(Data in this exercise Opens)

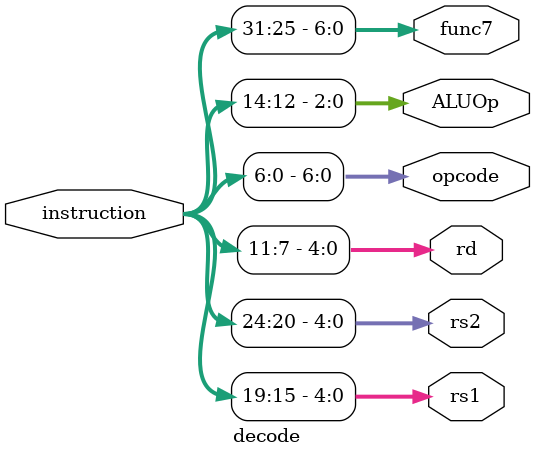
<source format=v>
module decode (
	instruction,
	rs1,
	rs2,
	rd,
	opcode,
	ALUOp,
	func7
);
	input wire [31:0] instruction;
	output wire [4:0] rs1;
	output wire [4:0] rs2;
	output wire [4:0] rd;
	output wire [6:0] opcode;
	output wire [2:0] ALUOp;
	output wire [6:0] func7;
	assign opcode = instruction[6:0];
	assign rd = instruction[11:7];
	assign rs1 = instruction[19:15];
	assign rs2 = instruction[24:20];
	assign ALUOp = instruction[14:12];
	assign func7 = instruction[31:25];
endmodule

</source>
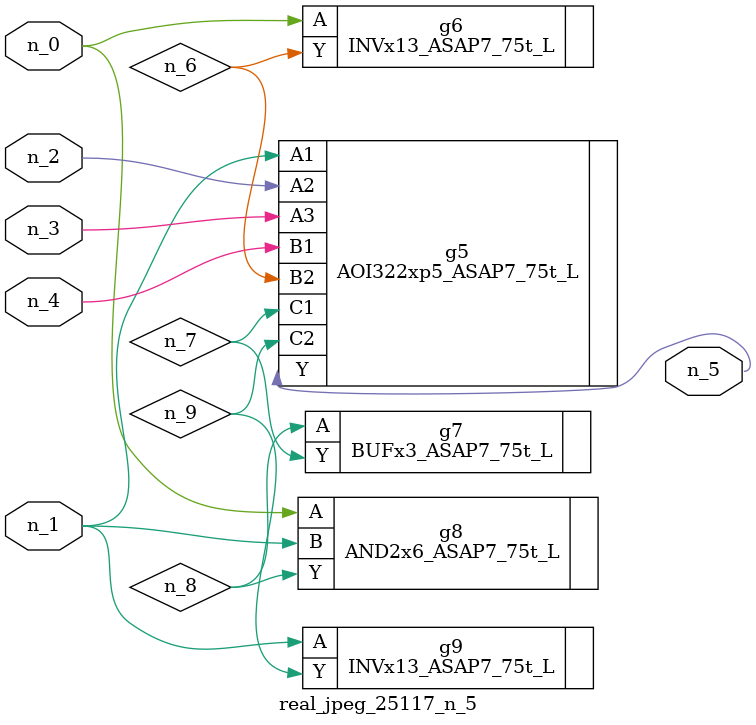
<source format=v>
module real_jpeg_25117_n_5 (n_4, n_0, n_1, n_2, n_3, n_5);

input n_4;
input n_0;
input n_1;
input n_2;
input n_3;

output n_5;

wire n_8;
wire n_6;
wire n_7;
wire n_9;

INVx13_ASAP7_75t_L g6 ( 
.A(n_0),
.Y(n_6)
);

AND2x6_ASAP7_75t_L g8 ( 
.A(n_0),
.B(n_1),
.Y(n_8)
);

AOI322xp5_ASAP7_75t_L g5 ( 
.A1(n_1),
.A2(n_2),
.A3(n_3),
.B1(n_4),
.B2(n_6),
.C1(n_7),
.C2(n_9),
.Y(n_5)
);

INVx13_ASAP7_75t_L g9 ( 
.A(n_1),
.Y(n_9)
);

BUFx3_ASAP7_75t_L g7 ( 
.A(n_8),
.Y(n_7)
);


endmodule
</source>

(Data in this exercise Closes)

Problem:
Exactly as written, restate the lines above from the opening line through the one holding "output wire [2:0] ALUOp;", omitting the pictures.

Your response:
<source format=v>
module decode (
	instruction,
	rs1,
	rs2,
	rd,
	opcode,
	ALUOp,
	func7
);
	input wire [31:0] instruction;
	output wire [4:0] rs1;
	output wire [4:0] rs2;
	output wire [4:0] rd;
	output wire [6:0] opcode;
	output wire [2:0] ALUOp;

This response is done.